What’s more, Perry will receive a contract payout of $400,000, a $200,002 lump sum payment for lifetime medical per her contract and a $12,509 retention bonus, according to the special member notice documents.

Sandy Smith, who is listed on the special member notice document as TFCU’s former CEO/compliance officer and served the credit union for 36 years, will receive a contract payout of $228,000 and a $200,022 lump sum for lifetime medical per her contract.

With 36 years of service, Mary Minard, TFCU’s SVP of loan administration, will receive a severance bonus of $219,000 and a retention bonus of $6,083; Jose Garza, TFCU’s accounting manager with 24 years of service, will receive a severance bonus of $135,000 and retention bonus of $3,750; and Robin Gilbert, the credit union’s human resources manager with 23 years of service, will receive a severance bonus of $97,750 and a retention bonus of $4,250.

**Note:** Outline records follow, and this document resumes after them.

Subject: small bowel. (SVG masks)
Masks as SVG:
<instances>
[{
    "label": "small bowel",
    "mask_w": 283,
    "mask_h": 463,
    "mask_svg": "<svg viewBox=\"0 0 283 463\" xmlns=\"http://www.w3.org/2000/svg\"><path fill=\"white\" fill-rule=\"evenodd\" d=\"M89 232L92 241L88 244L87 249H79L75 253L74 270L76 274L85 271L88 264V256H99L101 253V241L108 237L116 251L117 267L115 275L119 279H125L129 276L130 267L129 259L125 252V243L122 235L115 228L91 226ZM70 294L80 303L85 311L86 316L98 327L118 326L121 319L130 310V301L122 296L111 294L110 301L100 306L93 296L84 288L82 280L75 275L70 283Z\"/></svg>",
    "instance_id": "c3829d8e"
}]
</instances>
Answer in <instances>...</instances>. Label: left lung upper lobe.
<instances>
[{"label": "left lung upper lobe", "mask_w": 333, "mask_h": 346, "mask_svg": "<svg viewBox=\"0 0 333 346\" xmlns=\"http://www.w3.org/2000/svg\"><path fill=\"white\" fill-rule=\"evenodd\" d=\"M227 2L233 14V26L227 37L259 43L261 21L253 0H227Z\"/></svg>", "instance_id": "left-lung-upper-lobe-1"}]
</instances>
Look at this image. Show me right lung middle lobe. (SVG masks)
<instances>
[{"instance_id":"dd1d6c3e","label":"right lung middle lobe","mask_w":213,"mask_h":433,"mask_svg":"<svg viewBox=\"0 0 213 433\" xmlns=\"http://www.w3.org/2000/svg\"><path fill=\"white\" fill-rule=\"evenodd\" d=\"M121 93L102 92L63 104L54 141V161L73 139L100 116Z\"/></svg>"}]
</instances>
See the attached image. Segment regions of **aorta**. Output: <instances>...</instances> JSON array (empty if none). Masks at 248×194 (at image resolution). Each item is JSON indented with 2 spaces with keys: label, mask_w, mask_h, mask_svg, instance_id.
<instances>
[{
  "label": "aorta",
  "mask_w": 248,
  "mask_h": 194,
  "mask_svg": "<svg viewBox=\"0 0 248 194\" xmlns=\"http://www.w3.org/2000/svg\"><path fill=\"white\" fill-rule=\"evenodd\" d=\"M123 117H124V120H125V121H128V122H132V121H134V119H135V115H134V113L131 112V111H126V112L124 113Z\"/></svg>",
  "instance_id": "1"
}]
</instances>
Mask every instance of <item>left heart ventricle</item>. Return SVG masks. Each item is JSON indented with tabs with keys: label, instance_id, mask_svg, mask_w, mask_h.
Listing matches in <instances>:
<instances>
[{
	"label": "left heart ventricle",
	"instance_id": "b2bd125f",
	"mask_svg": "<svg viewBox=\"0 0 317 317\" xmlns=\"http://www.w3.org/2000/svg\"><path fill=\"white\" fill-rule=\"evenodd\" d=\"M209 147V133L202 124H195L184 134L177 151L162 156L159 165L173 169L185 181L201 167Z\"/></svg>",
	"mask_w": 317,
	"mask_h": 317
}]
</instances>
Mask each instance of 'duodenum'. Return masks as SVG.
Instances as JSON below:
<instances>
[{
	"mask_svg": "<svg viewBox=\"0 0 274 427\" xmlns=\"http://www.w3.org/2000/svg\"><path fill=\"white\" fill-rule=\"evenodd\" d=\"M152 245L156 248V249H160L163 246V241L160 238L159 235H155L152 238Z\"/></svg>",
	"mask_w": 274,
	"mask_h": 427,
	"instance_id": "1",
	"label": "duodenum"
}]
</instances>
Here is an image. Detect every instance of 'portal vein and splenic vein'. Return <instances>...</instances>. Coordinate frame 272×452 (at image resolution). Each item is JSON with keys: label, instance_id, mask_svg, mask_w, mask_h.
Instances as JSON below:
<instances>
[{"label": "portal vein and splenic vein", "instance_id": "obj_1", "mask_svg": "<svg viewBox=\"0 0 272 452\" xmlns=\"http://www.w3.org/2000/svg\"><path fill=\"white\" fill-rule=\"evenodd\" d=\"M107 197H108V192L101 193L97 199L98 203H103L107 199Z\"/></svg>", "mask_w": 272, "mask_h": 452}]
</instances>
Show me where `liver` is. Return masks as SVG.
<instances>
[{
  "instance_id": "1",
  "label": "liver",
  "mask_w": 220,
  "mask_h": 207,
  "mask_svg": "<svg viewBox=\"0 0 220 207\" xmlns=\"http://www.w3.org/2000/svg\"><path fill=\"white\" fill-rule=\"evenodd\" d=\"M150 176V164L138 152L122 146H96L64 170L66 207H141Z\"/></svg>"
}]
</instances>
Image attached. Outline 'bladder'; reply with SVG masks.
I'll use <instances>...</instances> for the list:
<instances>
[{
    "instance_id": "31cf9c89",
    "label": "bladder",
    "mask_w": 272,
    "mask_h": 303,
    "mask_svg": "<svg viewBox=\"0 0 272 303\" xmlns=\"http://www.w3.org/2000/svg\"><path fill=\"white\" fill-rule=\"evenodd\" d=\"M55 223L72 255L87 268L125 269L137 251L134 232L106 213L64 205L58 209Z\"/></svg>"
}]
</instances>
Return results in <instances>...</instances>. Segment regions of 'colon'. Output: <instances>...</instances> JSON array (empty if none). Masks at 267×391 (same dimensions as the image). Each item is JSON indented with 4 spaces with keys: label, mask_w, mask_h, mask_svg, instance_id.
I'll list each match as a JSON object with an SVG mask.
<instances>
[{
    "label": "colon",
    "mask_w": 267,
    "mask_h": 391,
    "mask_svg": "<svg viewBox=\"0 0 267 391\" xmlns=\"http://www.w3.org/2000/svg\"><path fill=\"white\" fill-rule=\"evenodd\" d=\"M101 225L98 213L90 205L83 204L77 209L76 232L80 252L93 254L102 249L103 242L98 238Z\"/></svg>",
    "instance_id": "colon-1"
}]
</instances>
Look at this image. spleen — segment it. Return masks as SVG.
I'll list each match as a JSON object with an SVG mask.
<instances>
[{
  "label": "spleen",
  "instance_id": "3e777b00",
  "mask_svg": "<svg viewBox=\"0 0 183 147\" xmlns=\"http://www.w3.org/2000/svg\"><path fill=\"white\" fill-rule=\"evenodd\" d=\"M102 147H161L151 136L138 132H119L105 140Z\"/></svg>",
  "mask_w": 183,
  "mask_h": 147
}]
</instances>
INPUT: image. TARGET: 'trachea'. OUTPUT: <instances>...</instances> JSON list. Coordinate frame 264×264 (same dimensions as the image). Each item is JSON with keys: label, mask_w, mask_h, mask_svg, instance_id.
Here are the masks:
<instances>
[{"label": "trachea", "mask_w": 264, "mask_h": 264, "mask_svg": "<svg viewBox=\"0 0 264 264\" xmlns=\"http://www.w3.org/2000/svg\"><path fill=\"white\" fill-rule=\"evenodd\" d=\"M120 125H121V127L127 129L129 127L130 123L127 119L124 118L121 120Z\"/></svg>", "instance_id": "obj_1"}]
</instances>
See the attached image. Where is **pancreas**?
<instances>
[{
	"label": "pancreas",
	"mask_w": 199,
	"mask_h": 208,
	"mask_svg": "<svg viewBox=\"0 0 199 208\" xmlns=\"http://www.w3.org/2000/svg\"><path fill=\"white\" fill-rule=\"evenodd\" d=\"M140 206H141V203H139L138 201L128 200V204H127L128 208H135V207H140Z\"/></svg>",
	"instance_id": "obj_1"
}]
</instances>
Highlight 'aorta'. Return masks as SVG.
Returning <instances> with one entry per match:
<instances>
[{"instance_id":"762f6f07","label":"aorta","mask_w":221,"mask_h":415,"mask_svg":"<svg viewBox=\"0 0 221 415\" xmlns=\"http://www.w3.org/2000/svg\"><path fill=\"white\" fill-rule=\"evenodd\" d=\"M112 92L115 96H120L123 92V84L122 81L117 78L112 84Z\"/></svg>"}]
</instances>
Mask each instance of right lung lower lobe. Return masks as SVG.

In explaining the benefits of the merger in the special member notice document, TFCU said because of challenges brought on by the economic downturn followed by the COVID-19 pandemic, it has been extremely difficult to maintain earnings sufficient to support operations and growth.

“This has resulted in elimination of member dividends and marketing, as well as a significant cut back in operating expenses including employee raises,” according to the special member notice document. “The merger with TXTCU will bring about increased scale, which will afford our members dividends, added convenience, and access to products and services we were unable to offer. Employees will also benefit by experiencing competitive wages along with enhanced benefits.”

Like many small credit unions, TFCU has experienced growth challenges.

From 2016 to the end of this year’s second quarter, TFCU’s total loans have declined from $32.9 million to $22.4 million, according to NCUA performance reports. The Texas credit union also has seen membership declines ranging from 2% to more than 5% annually, according to NCUA performance reports.

“The directors of both credit unions have concluded that the proposed merger is desirable and in the best interests of members for a number of reasons, such as better pricing and services, additional products, enhanced convenience and account access, continued employee representation and lower operating costs,” according to the special member notice document.

Perry added in Thursday’s prepared statement that more than half of the credit union’s members live in DeSoto, Grand Prairie, Cedar Hill, Mansfield, Arlington and other areas that Texas Trust already serves.

“By joining Texas Trust, our members will now be part of a credit union that can give them financial products and services for every stage of life along with the convenience of locations near where they live and play,” she said.

The consolidation has been approved by the NCUA and the Texas Credit Union Department, according to Thursday’s prepared statement. The legal merger is expected to be completed by the end of the year and the member conversion is scheduled to be completed by the first quarter of 2022.